Pleasing Mr Pepys

Written by Deborah Swift
Review by Ann Northfield

Deb Willett is employed in the household of the diarist Samuel Pepys as a companion for his wife. She is there to help her with the pets and ladylike tasks, such as sewing and dressing hair, and thus to earn enough money to keep her sister in education and away from the perils of life on the streets, only a short step away in this society. As readers are aware from the famous diaries, Mr Pepys is possessed of wandering hands and a fondness for the ladies, and this causes difficulties for Deb and pain for his wife. At times the theme of pleasing becomes vital: how much should you please others, how far should you go to ensure your survival and where can a good-natured gesture lead you? Deb becomes embroiled in secrets, lies and deceptions of all kinds when she agrees to help Abigail Williams, mistress of an important sea lord, with copying documents. As Deb herself observes, “one thing dragged another in its wake”, and so she becomes more and more tightly enmeshed in corruption and deceit.

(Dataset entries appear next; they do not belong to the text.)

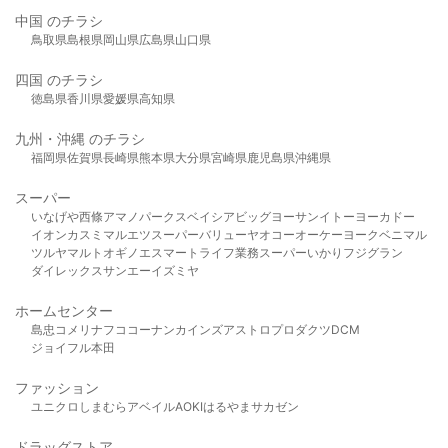
中国 のチラシ
鳥取県
島根県
岡山県
広島県
山口県
四国 のチラシ
徳島県
香川県
愛媛県
高知県
九州・沖縄 のチラシ
福岡県
佐賀県
長崎県
熊本県
大分県
宮崎県
鹿児島県
沖縄県
スーパー
いなげや
西條
アマノパークス
ベイシア
ビッグヨーサン
イトーヨーカドー
イオン
カスミ
マルエツ
スーパーバリュー
ヤオコー
オーケー
ヨークベニマル
ツルヤ
マルト
オギノ
エスマート
ライフ
業務スーパー
いかり
フジグラン
ダイレックス
サンエー
イズミヤ
ホームセンター
島忠
コメリ
ナフコ
コーナン
カインズ
アストロプロダクツ
DCM
ジョイフル本田
ファッション
ユニクロ
しまむら
アベイル
AOKI
はるやま
サカゼン
ドラッグストア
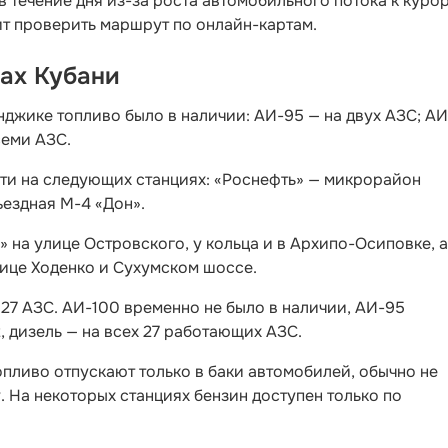
 течение дня из-за роста автомобильного потока к курор
ит проверить маршрут по онлайн-картам.
тах Кубани
нджике топливо было в наличии: АИ-95 — на двух АЗС; А
семи АЗС.
йти на следующих станциях: «Роснефть» — микрорайон
ездная М-4 «Дон».
 на улице Островского, у кольца и в Архипо-Осиповке, а
лице Ходенко и Сухумском шоссе.
27 АЗС. АИ-100 временно не было в наличии, АИ-95
2, дизель — на всех 27 работающих АЗС.
опливо отпускают только в баки автомобилей, обычно не
. На некоторых станциях бензин доступен только по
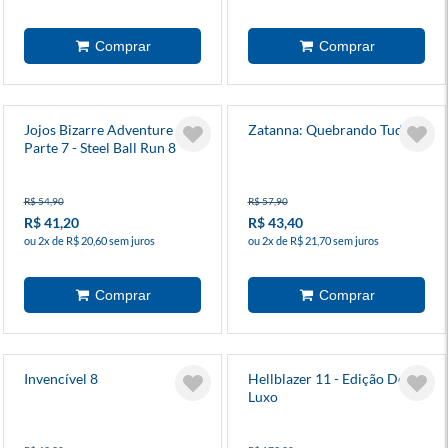
Jojos Bizarre Adventure -
Zatanna: Quebrando Tudo
Parte 7 - Steel Ball Run 8
R$ 54,90
R$ 57,90
R$ 41,20
R$ 43,40
ou 2x de R$ 20,60 sem juros
ou 2x de R$ 21,70 sem juros
Invencível 8
Hellblazer 11 - Edição De
Luxo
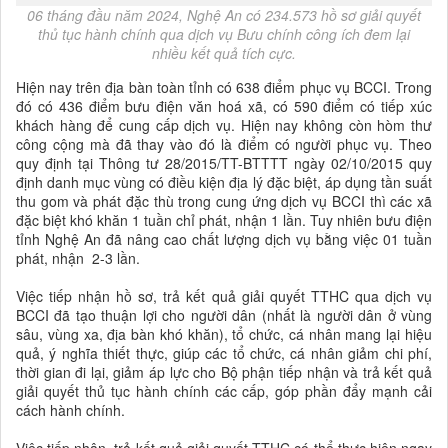
06 tháng đầu năm 2024, Nghệ An có 234.573 hồ sơ giải quyết
thủ tục hành chính qua dịch vụ Bưu chính công ích đem lại
nhiều kết quả tích cực.
Hiện nay trên địa bàn toàn tỉnh có 638 điểm phục vụ BCCI. Trong
đó có 436 điểm bưu điện văn hoá xã, có 590 điểm có tiếp xúc
khách hàng để cung cấp dịch vụ. Hiện nay không còn hòm thư
công cộng mà đã thay vào đó là điểm có người phục vụ. Theo
quy định tại Thông tư 28/2015/TT-BTTTT ngày 02/10/2015 quy
định danh mục vùng có điều kiện địa lý đặc biệt, áp dụng tần suất
thu gom và phát đặc thù trong cung ứng dịch vụ BCCI thì các xã
đặc biệt khó khăn 1 tuần chỉ phát, nhận 1 lần. Tuy nhiên bưu điện
tỉnh Nghệ An đã nâng cao chất lượng dịch vụ bằng việc 01 tuần
phát, nhận 2-3 lần.
Việc tiếp nhận hồ sơ, trả kết quả giải quyết TTHC qua dịch vụ
BCCI đã tạo thuận lợi cho người dân (nhất là người dân ở vùng
sâu, vùng xa, địa bàn khó khăn), tổ chức, cá nhân mang lại hiệu
quả, ý nghĩa thiết thực, giúp các tổ chức, cá nhân giảm chi phí,
thời gian đi lại, giảm áp lực cho Bộ phận tiếp nhận và trả kết quả
giải quyết thủ tục hành chính các cấp, góp phần đẩy mạnh cải
cách hành chính.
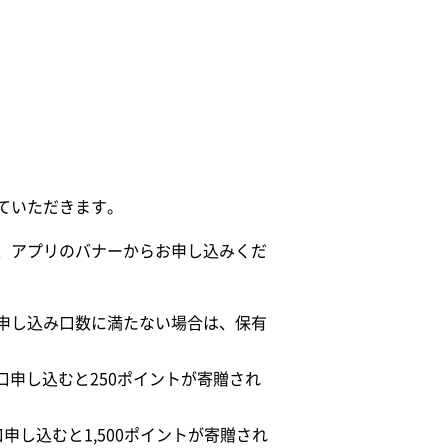
）
）
ていただきます。
、アプリのバナーからお申し込みくだ
申し込み口数に満たない場合は、保有
口申し込むと250ポイントが寄贈され
口申し込むと1,500ポイントが寄贈され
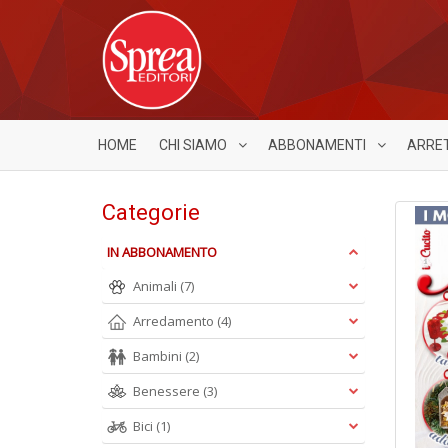
HOME
CHI SIAMO
ABBONAMENTI
ARRE
Categorie
IN ABBONAMENTO
Animali
(7)
Arredamento
(4)
Bambini
(2)
Benessere
(3)
Bici
(1)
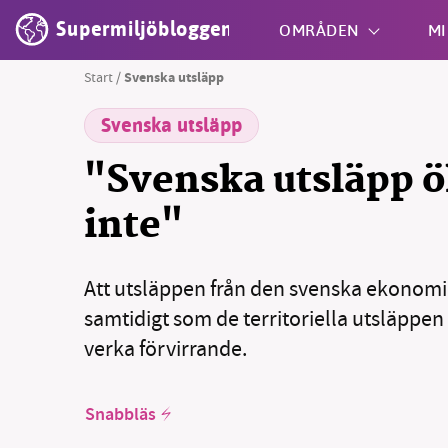
Supermiljöbloggen
OMRÅDEN
MI
Start
/
Svenska utsläpp
Svenska utsläpp
Shift + S
"Svenska utsläpp ök
inte"
Att utsläppen från den svenska ekonom
samtidigt som de territoriella utsläppe
verka förvirrande.
Snabbläs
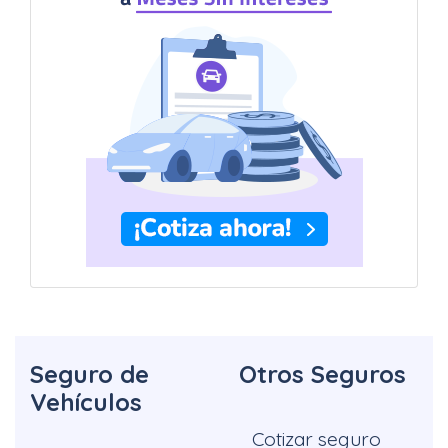
Seguro de
Otros Seguros
Vehículos
Cotizar seguro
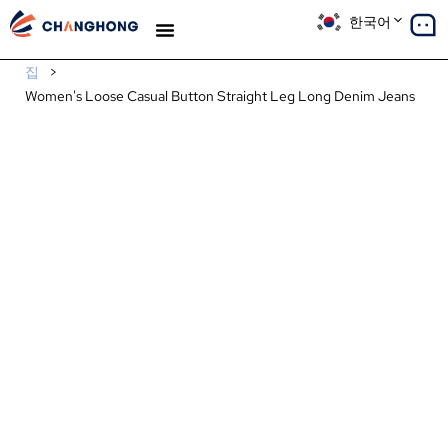
한국어
생산
솔루션
사례 연구
우리에 대해
블로그
집
>
Women's Loose Casual Button Straight Leg Long Denim Jeans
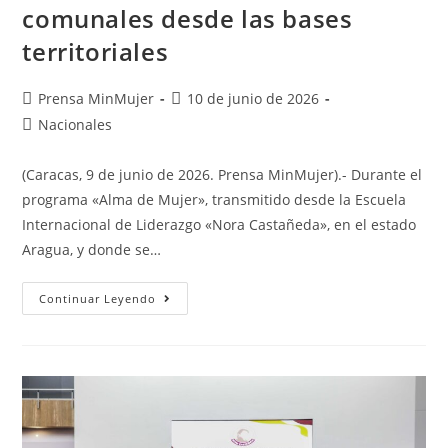
comunales desde las bases
territoriales
Prensa MinMujer
10 de junio de 2026
Nacionales
(Caracas, 9 de junio de 2026. Prensa MinMujer).- Durante el
programa «Alma de Mujer», transmitido desde la Escuela
Internacional de Liderazgo «Nora Castañeda», en el estado
Aragua, y donde se…
Continuar Leyendo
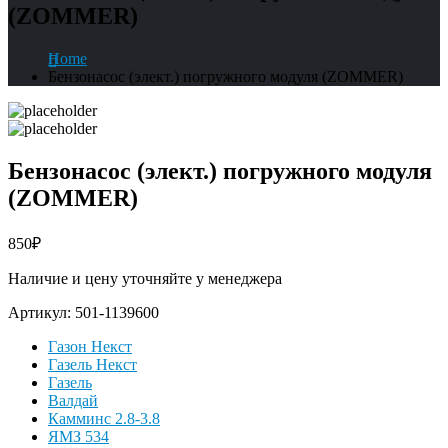
(ZOMMER)
Home
Бензонасос (элект.) погружного модуля (ZOMMER)
Бензонасос (элект.) погружного модуля
(ZOMMER)
850
₽
Наличие и цену уточняйте у менеджера
Артикул:
501-1139600
Газон Некст
Газель Некст
Газель
Валдай
Камминс 2.8-3.8
ЯМЗ 534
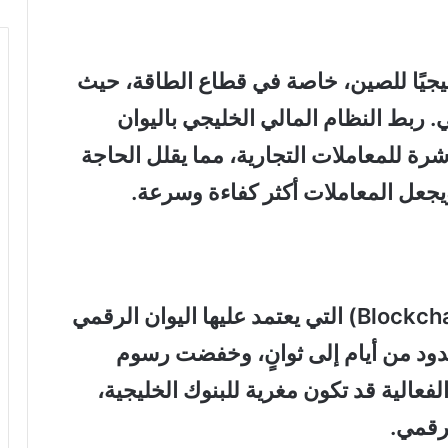
تيجيًا للصين، خاصة في قطاع الطاقة، حيث
. ربط النظام المالي الخليجي باليوان
رة للمعاملات التجارية، مما يقلل الحاجة
يجعل المعاملات أكثر كفاءة وسرعة.
التقنية القائمة على سلسلة الكتل (Blockchain) التي يعتمد عليها اليوان الرقمي
حدود من أيام إلى ثوانٍ، وخفضت رسوم
بة تصل إلى 98%. هذه الفعالية قد تكون مغرية للبنوك الخليجية،
رقمي.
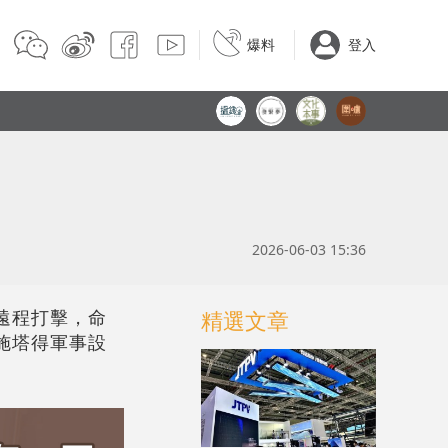
爆料
登入
2026-06-03 15:36
遠程打擊，命
精選文章
施塔得軍事設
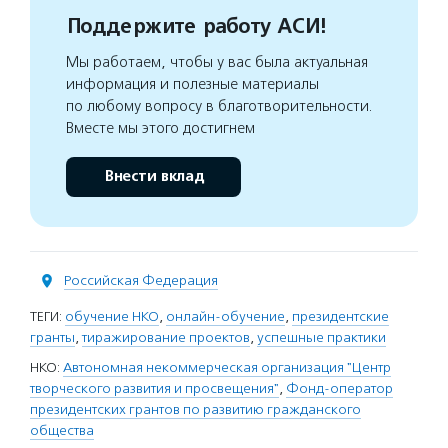
Поддержите работу АСИ!
Мы работаем, чтобы у вас была актуальная
информация и полезные материалы
по любому вопросу в благотворительности.
Вместе мы этого достигнем
Внести вклад
Российская Федерация
ТЕГИ:
обучение НКО
,
онлайн-обучение
,
президентские
гранты
,
тиражирование проектов
,
успешные практики
НКО:
Автономная некоммерческая организация "Центр
творческого развития и просвещения"
,
Фонд-оператор
президентских грантов по развитию гражданского
общества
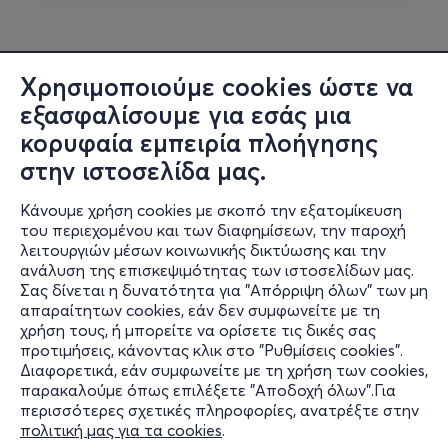
πρόθεσης που απελευθερώνουν ένταση,
καταπιεσμένα συναισθήματα και ενεργειακά
μπλοκαρίσματα στον συνδετικό ιστό (fascia), τον
ο
Χρησιμοποιούμε cookies ώστε να
«3
εγκέφαλο» που περιβάλλει μύες, όργανα και
οστά.
εξασφαλίσουμε για εσάς μια
κορυφαία εμπειρία πλοήγησης
Asana
(Στάσεις HathaYoga): στάσεις που
στην ιστοσελίδα μας.
ενισχύουν την ευλυγισία, τη δύναμη και τη σωστή
στάση, ώστε η ενέργεια και η αναπνοή να ρέουν
ελεύθερα. Οι σταθερές και ρέουσες στάσεις
Κάνουμε χρήση cookies με σκοπό την εξατομίκευση
εξερευνούν την κιναισθητική νοημοσύνη και την
του περιεχομένου και των διαφημίσεων, την παροχή
αυτοπαρατήρηση της ενέργειας. Η πρακτική δεν
λειτουργιών μέσων κοινωνικής δικτύωσης και την
είναι μόνο σωματική, είναι εργαλείο αυτογνωσίας,
ανάλυση της επισκεψιμότητας των ιστοσελίδων μας.
όπου κάθε κίνηση και αναπνοή ενισχύει τη
Σας δίνεται η δυνατότητα για "Απόρριψη όλων" των μη
Πληροφορίες
σύνδεση σώματος-νου-πνεύματος και οδηγεί σε
απαραίτητων cookies, εάν δεν συμφωνείτε με τη
υπερσυνείδητη κατάσταση της ύπαρξης.
χρήση τους, ή μπορείτε να ορίσετε τις δικές σας
Υποστήριξη
προτιμήσεις, κάνοντας κλικ στο "Ρυθμίσεις cookies".
Διαφορετικά, εάν συμφωνείτε με τη χρήση των cookies,
Το κινητικό μέρος ολοκληρώνεται με ξαπλωτό
Stay Connected
παρακαλούμε όπως επιλέξετε "Αποδοχή όλων".Για
διαλογισμό, επιτρέποντας στο σώμα να αφομοιώσει
περισσότερες σχετικές πληροφορίες, ανατρέξτε στην
ό,τι αναδύθηκε, ενώ η ενέργεια, το νευρικό και μυϊκό
πολιτική μας για τα cookies
.
σύστημα, ο νους και η αναπνοή επιστρέφουν σε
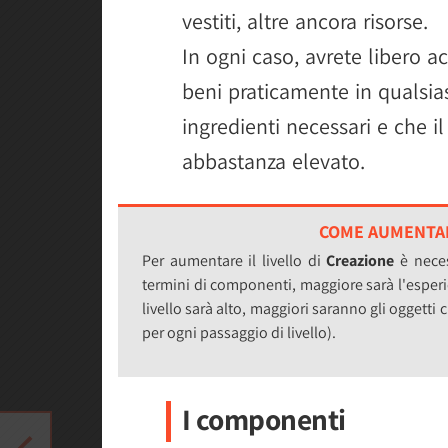
vestiti, altre ancora risorse.
In ogni caso, avrete libero ac
beni praticamente in qualsia
ingredienti necessari e che i
abbastanza elevato.
COME AUMENTAR
Per aumentare il livello di
Creazione
è neces
termini di componenti, maggiore sarà l'esperi
livello sarà alto, maggiori saranno gli oggetti
per ogni passaggio di livello).
I componenti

The historical details are woven into the fabric of the novel seamlessly, and the characters really live off the page in the mind of the reader and, towards the end, matters become almost unbearably tense as danger threatens those Deb cares about. This is well-written, thoughtful and very much recommended. There are historical notes at the end as well as questions for reading groups. It would make a fine choice for such a group as there is plenty to discuss, above and beyond the finely drawn historical setting.